A free press is one where journalists aren’t jailed for writing negative things about the government. A free press is one that can publish without random raids on its offices, and seizure of its offices and equipment. A free press is one where government doesn’t own, in name or through loyalty, almost every news outlet. A free press has the right to regularly question the country’s leadership about anything and to share unedited versions of the questions and answers. A free press has the right to demand documents from government, with some restrictions, and publish its findings. A free press has the right to, again with some restrictions, access government buildings. For example, military installations, intelligence offices, and prisons should not automatically be off limits to the press.

Freedom of Assembly

People must have the right to gather and protest government. The right to assemblle must also protect the right to create and coordinate protests. Obviously, some restrictions designed to protect public safety are justifiable, but government must regularly allow anti government protests.
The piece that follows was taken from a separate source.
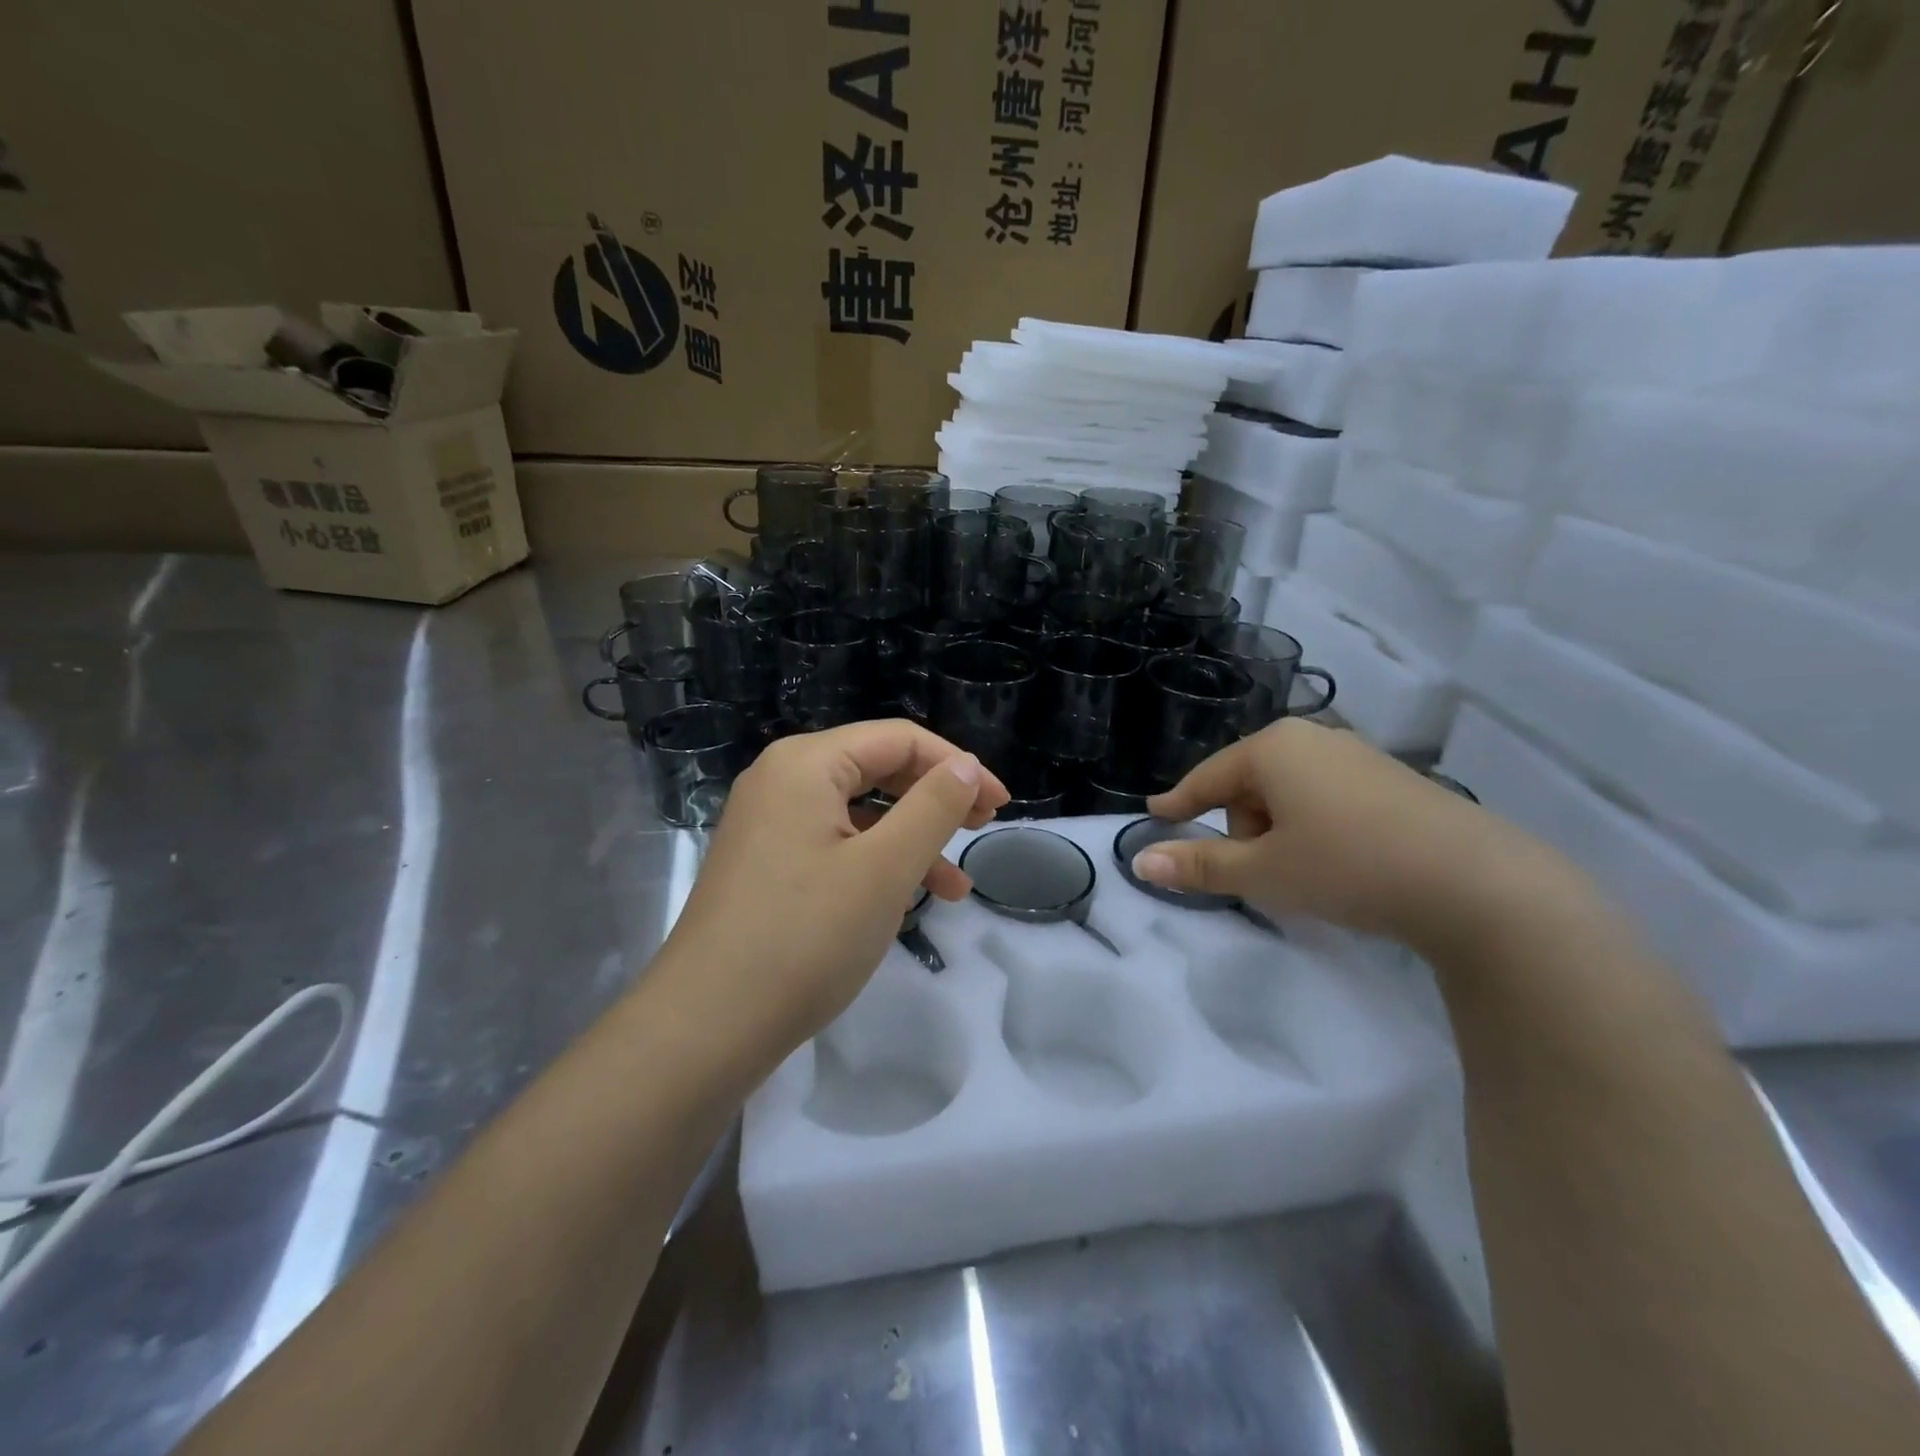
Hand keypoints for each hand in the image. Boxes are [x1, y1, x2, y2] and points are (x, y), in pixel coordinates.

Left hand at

And, of course, people must not be retaliated against for exercising their right to protest.

Freedom to Petition Government

The right to petition government has basically been eliminated as a separate piece of constitutional law by the Supreme Court. My view is the founders created the right to petition government to give people means to make sure government listens to them. Obviously, most of us know government is currently not listening to us. Since this post is not about the right to petition, I will eave it there. For now, let’s say the people must have the right to be heard by their government.

Conclusion

Again, I don’t claim to have all the ideas needed to create a coherent, just foreign policy designed to stand the test of time; that is why I’m favoring openness, an exchange of ideas, and the recognition that we have lots to learn. What time teaches will strengthen this idea into a better, stronger policy. I acknowledge I can’t predict all of the consequences of a First Amendment foreign policy. But I know America’s efforts to better comply with the six basic freedoms of the First Amendment while working closely with any government that works toward better compliance with these six basic levels of freedom will make America and its foreign policy better and fairer. I’m equally convinced focusing on six basic levels of freedom, rather than the interests of corporations, will achieve better outcomes for the world.

As always, I would love your feedback.